A proposito, cosa pensa della cucina creativa?

“La cucina, in realtà, si evolve di continuo, è il regno della creatività, della fantasia. Premetto questo per farle capire che non sono una fanatica paladina dell’immobilismo ai fornelli. Amo la cucina di tradizione e penso - lo dimostra la fascinosa storia di quella napoletana – che un piatto possa essere rivisitato senza però stravolgerlo. Non amo, però, la creatività esasperata. É per me un assurdo, soprattutto quando si privilegia la forma a discapito della sostanza. L’impiattamento deve essere piacevole a vedersi, ma il cibo deve dare soddisfazione”.

Come fa a scrivere tanto e bene? Qual è il segreto?
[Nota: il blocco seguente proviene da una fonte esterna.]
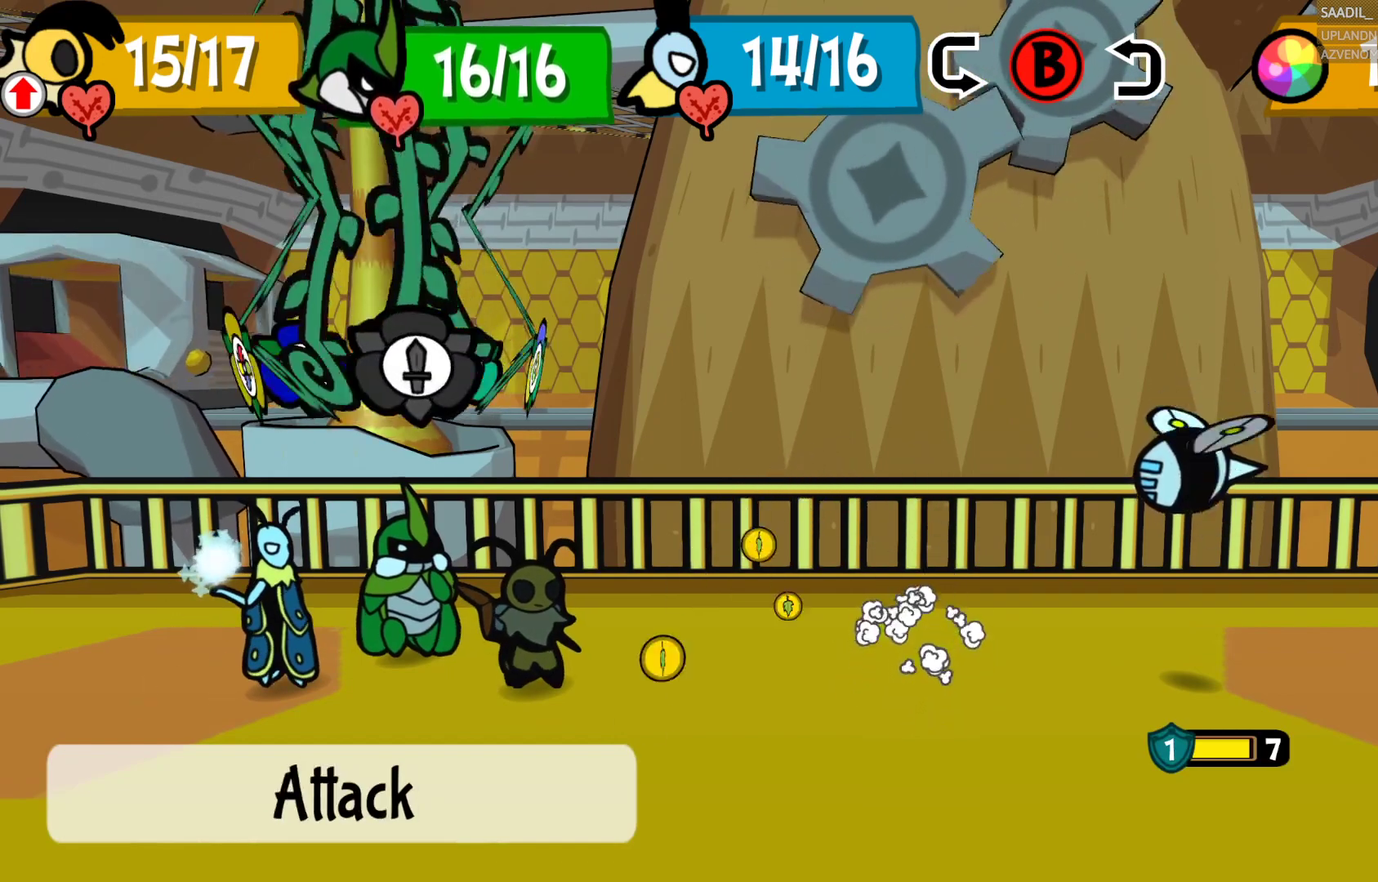
{"buttons": [], "left_stick": "center", "right_stick": "center", "events": [[133, "CIRCLE", "down"], [267, "CIRCLE", "up"]]}
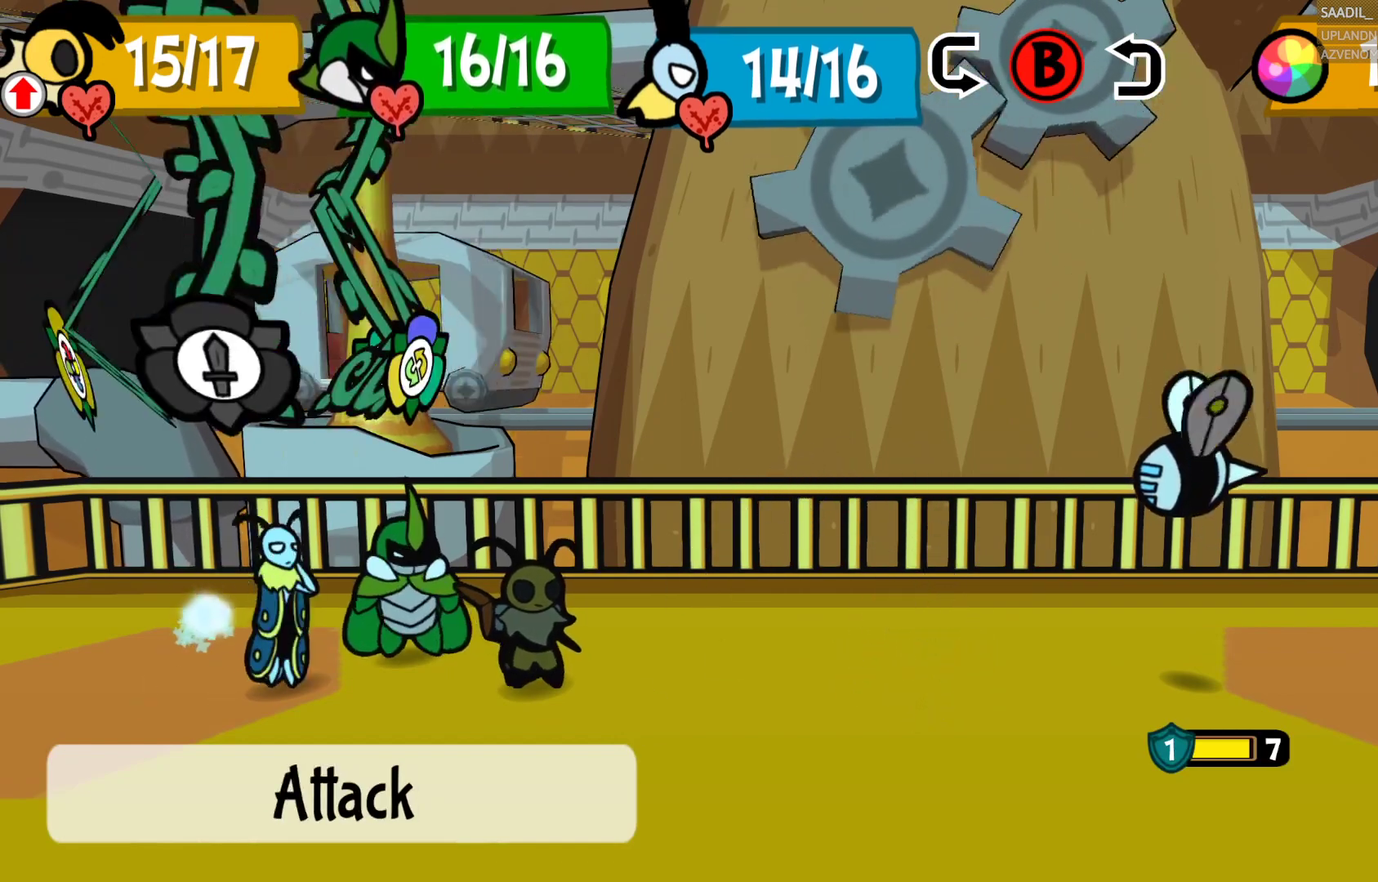
{"buttons": ["CIRCLE"], "left_stick": "center", "right_stick": "center", "events": [[500, "CIRCLE", "down"]]}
“Nessuno, le assicuro. All’inizio mi sembra di perdermi, di camminare in una notte oscura. Di sprofondare nel caos. Poi, quasi per magia, nasce l’ordine e lavoro, serenamente concentrata. A volte, di notte mi viene in mente una idea, uno spunto ed allora – per paura di dimenticare – mi alzo ed annoto”.

Cosa fa quando è libera?

“Tra figli, nipoti, casa e scrittura ne ho davvero poco. Ho la fortuna di vivere a Posillipo, in un villino con giardino dove ho anche il forno per cuocere la ceramica. Ho seguito un corso per ceramisti ed ho impiegato un anno per fare trecento piatti tra fondi, piani e piccoli, ognuno con disegno diverso. Sa, allora era il tempo in cui organizzavo delle feste e così, invece di spendere soldi per servizi raffinati ma omogenei, ho preferito crearli io. Progetti? Un libro con Michelangelo, ultimo ed unico figlio maschio, come il padre medico ed appassionato cuoco: insieme vorremmo scrivere un libro su cucina e medicina. E poi terminare il nuovo libro sulla storia del pomodoro e riprendere, appena il covid-19 sarà un ricordo, i ‘Giovedì gastronomici’ che organizzo alla Libreria Vitanova, qui a Napoli. Piacevoli incontri dove condivido con il pubblico le mie riflessioni sul cibo”.

 

La pizza di crema e amarene di Lejla Mancusi Sorrentino

Ingredienti

Per la pasta frolla

  • 500 g di farina
  • 250 g di zucchero
  • 250 g di burro o margarina
  • 4 rossi d’uovo

Per la crema pasticciera

  • ½ l di latte
  • 4 rossi d’uovo
  • 200 g di zucchero
  • 100 g di farina
  • 1 limone non trattato (buccia)
  • 300 g di confettura di amarene
  • Zucchero a velo

Procedimento

Fate la pasta frolla impastando rapidamente tutti gli ingredienti senza lavorarli troppo. Lasciate riposare. Frattanto preparate la crema: montate i rossi con lo zucchero, incorporate la farina e diluitela con il latte bollente messo a riscaldare con due bucce di limone. Cuocete a fuoco lento, finché la crema non si addensi, rimestando continuamente. Togliete le bucce di limone. Con 2/3 della pasta frolla foderate una teglia del diametro di 25 centimetri. Stendete sul fondo uno strato di crema e poi uno di confettura di amarene. Coprite, quindi, con un disco ottenuto con la pasta frolla tenuta da parte. Fate aderire bene i bordi esercitando una leggera pressione con i rebbi di una forchetta. Cuocete in forno a 200 gradi per 45 minuti finché la “pizza” avrà acquistato un bel colore dorato. Fate raffreddare, sformate delicatamente e cospargete di zucchero a velo.